* Start DATA IN THIS EXERCISE *

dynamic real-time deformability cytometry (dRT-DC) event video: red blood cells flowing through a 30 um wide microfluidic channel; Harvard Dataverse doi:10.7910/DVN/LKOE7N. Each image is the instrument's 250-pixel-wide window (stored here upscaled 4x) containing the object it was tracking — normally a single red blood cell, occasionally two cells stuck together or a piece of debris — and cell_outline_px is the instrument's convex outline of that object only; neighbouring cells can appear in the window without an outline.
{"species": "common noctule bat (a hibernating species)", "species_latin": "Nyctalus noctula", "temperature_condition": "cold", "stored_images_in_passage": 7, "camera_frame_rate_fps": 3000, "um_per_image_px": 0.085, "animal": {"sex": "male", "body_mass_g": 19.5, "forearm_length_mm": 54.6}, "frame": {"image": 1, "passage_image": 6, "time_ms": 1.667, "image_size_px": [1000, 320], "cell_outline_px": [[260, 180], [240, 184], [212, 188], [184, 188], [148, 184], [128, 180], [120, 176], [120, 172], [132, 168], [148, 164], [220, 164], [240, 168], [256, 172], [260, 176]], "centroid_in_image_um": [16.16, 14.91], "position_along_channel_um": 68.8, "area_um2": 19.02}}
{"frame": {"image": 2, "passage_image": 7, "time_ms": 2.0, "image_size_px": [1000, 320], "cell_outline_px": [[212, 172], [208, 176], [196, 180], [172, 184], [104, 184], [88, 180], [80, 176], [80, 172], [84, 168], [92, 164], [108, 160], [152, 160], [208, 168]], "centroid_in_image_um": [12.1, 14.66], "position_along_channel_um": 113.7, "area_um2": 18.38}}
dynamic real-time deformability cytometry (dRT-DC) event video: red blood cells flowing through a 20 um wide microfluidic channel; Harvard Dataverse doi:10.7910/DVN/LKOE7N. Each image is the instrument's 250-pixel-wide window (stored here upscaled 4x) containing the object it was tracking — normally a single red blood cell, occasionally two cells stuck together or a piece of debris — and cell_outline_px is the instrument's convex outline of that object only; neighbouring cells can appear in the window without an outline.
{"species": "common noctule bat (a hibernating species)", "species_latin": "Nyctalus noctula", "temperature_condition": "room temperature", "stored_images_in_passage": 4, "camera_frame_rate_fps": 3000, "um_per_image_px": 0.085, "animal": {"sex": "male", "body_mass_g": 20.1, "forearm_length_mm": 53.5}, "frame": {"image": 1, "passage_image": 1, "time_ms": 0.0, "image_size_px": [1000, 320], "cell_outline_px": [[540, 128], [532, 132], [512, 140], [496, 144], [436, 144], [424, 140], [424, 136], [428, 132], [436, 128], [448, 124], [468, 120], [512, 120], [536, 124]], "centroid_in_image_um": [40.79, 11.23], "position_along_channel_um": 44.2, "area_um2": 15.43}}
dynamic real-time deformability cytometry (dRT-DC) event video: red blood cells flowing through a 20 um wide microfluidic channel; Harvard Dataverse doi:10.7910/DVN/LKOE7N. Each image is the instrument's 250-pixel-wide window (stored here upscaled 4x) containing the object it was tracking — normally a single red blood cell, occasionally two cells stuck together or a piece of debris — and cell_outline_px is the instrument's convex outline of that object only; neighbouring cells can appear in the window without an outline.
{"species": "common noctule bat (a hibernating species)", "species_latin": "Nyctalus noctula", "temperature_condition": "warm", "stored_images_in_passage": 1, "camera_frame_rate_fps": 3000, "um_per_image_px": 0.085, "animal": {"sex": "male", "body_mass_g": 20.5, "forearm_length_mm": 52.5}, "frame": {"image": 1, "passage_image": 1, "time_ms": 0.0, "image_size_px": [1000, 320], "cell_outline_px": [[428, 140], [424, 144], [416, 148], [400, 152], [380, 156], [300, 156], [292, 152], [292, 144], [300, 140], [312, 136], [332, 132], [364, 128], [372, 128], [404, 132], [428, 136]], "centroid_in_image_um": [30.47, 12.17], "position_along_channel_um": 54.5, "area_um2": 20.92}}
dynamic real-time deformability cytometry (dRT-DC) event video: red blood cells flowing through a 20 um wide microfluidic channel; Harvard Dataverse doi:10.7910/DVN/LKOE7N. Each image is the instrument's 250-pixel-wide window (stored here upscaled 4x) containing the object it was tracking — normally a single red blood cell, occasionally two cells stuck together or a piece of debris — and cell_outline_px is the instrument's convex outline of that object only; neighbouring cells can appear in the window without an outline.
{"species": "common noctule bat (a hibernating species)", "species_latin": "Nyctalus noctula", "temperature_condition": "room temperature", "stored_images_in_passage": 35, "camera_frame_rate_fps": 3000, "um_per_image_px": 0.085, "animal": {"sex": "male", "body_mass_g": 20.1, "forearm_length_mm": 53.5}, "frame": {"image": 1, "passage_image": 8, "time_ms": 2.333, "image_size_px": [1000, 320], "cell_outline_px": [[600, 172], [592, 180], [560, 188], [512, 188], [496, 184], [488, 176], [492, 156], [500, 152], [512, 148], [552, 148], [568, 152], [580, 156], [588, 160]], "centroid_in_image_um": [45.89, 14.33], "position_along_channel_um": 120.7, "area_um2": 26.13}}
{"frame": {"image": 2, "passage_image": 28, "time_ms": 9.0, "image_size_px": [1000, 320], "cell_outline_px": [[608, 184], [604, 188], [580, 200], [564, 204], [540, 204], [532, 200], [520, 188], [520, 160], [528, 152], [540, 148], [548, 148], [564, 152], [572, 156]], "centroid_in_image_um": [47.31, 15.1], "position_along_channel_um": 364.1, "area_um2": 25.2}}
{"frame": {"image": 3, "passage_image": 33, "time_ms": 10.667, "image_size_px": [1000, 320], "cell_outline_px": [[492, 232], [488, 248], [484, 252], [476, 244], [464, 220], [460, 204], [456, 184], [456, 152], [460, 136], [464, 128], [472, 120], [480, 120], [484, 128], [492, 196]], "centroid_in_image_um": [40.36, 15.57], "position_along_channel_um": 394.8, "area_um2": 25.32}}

* End DATA IN THIS EXERCISE *

Every entry must be quoted exactly as it appears above.

▶ RESPONSE
dynamic real-time deformability cytometry (dRT-DC) event video: red blood cells flowing through a 30 um wide microfluidic channel; Harvard Dataverse doi:10.7910/DVN/LKOE7N. Each image is the instrument's 250-pixel-wide window (stored here upscaled 4x) containing the object it was tracking — normally a single red blood cell, occasionally two cells stuck together or a piece of debris — and cell_outline_px is the instrument's convex outline of that object only; neighbouring cells can appear in the window without an outline.
{"species": "common noctule bat (a hibernating species)", "species_latin": "Nyctalus noctula", "temperature_condition": "cold", "stored_images_in_passage": 7, "camera_frame_rate_fps": 3000, "um_per_image_px": 0.085, "animal": {"sex": "male", "body_mass_g": 19.5, "forearm_length_mm": 54.6}, "frame": {"image": 1, "passage_image": 6, "time_ms": 1.667, "image_size_px": [1000, 320], "cell_outline_px": [[260, 180], [240, 184], [212, 188], [184, 188], [148, 184], [128, 180], [120, 176], [120, 172], [132, 168], [148, 164], [220, 164], [240, 168], [256, 172], [260, 176]], "centroid_in_image_um": [16.16, 14.91], "position_along_channel_um": 68.8, "area_um2": 19.02}}
{"frame": {"image": 2, "passage_image": 7, "time_ms": 2.0, "image_size_px": [1000, 320], "cell_outline_px": [[212, 172], [208, 176], [196, 180], [172, 184], [104, 184], [88, 180], [80, 176], [80, 172], [84, 168], [92, 164], [108, 160], [152, 160], [208, 168]], "centroid_in_image_um": [12.1, 14.66], "position_along_channel_um": 113.7, "area_um2": 18.38}}
dynamic real-time deformability cytometry (dRT-DC) event video: red blood cells flowing through a 20 um wide microfluidic channel; Harvard Dataverse doi:10.7910/DVN/LKOE7N. Each image is the instrument's 250-pixel-wide window (stored here upscaled 4x) containing the object it was tracking — normally a single red blood cell, occasionally two cells stuck together or a piece of debris — and cell_outline_px is the instrument's convex outline of that object only; neighbouring cells can appear in the window without an outline.
{"species": "common noctule bat (a hibernating species)", "species_latin": "Nyctalus noctula", "temperature_condition": "room temperature", "stored_images_in_passage": 4, "camera_frame_rate_fps": 3000, "um_per_image_px": 0.085, "animal": {"sex": "male", "body_mass_g": 20.1, "forearm_length_mm": 53.5}, "frame": {"image": 1, "passage_image": 1, "time_ms": 0.0, "image_size_px": [1000, 320], "cell_outline_px": [[540, 128], [532, 132], [512, 140], [496, 144], [436, 144], [424, 140], [424, 136], [428, 132], [436, 128], [448, 124], [468, 120], [512, 120], [536, 124]], "centroid_in_image_um": [40.79, 11.23], "position_along_channel_um": 44.2, "area_um2": 15.43}}
dynamic real-time deformability cytometry (dRT-DC) event video: red blood cells flowing through a 20 um wide microfluidic channel; Harvard Dataverse doi:10.7910/DVN/LKOE7N. Each image is the instrument's 250-pixel-wide window (stored here upscaled 4x) containing the object it was tracking — normally a single red blood cell, occasionally two cells stuck together or a piece of debris — and cell_outline_px is the instrument's convex outline of that object only; neighbouring cells can appear in the window without an outline.
{"species": "common noctule bat (a hibernating species)", "species_latin": "Nyctalus noctula", "temperature_condition": "warm", "stored_images_in_passage": 1, "camera_frame_rate_fps": 3000, "um_per_image_px": 0.085, "animal": {"sex": "male", "body_mass_g": 20.5, "forearm_length_mm": 52.5}, "frame": {"image": 1, "passage_image": 1, "time_ms": 0.0, "image_size_px": [1000, 320], "cell_outline_px": [[428, 140], [424, 144], [416, 148], [400, 152], [380, 156], [300, 156], [292, 152], [292, 144], [300, 140], [312, 136], [332, 132], [364, 128], [372, 128], [404, 132], [428, 136]], "centroid_in_image_um": [30.47, 12.17], "position_along_channel_um": 54.5, "area_um2": 20.92}}
dynamic real-time deformability cytometry (dRT-DC) event video: red blood cells flowing through a 20 um wide microfluidic channel; Harvard Dataverse doi:10.7910/DVN/LKOE7N. Each image is the instrument's 250-pixel-wide window (stored here upscaled 4x) containing the object it was tracking — normally a single red blood cell, occasionally two cells stuck together or a piece of debris — and cell_outline_px is the instrument's convex outline of that object only; neighbouring cells can appear in the window without an outline.
{"species": "common noctule bat (a hibernating species)", "species_latin": "Nyctalus noctula", "temperature_condition": "room temperature", "stored_images_in_passage": 35, "camera_frame_rate_fps": 3000, "um_per_image_px": 0.085, "animal": {"sex": "male", "body_mass_g": 20.1, "forearm_length_mm": 53.5}, "frame": {"image": 1, "passage_image": 8, "time_ms": 2.333, "image_size_px": [1000, 320], "cell_outline_px": [[600, 172], [592, 180], [560, 188], [512, 188], [496, 184], [488, 176], [492, 156], [500, 152], [512, 148], [552, 148], [568, 152], [580, 156], [588, 160]], "centroid_in_image_um": [45.89, 14.33], "position_along_channel_um": 120.7, "area_um2": 26.13}}
{"frame": {"image": 2, "passage_image": 28, "time_ms": 9.0, "image_size_px": [1000, 320], "cell_outline_px": [[608, 184], [604, 188], [580, 200], [564, 204], [540, 204], [532, 200], [520, 188], [520, 160], [528, 152], [540, 148], [548, 148], [564, 152], [572, 156]], "centroid_in_image_um": [47.31, 15.1], "position_along_channel_um": 364.1, "area_um2": 25.2}}
{"frame": {"image": 3, "passage_image": 33, "time_ms": 10.667, "image_size_px": [1000, 320], "cell_outline_px": [[492, 232], [488, 248], [484, 252], [476, 244], [464, 220], [460, 204], [456, 184], [456, 152], [460, 136], [464, 128], [472, 120], [480, 120], [484, 128], [492, 196]], "centroid_in_image_um": [40.36, 15.57], "position_along_channel_um": 394.8, "area_um2": 25.32}}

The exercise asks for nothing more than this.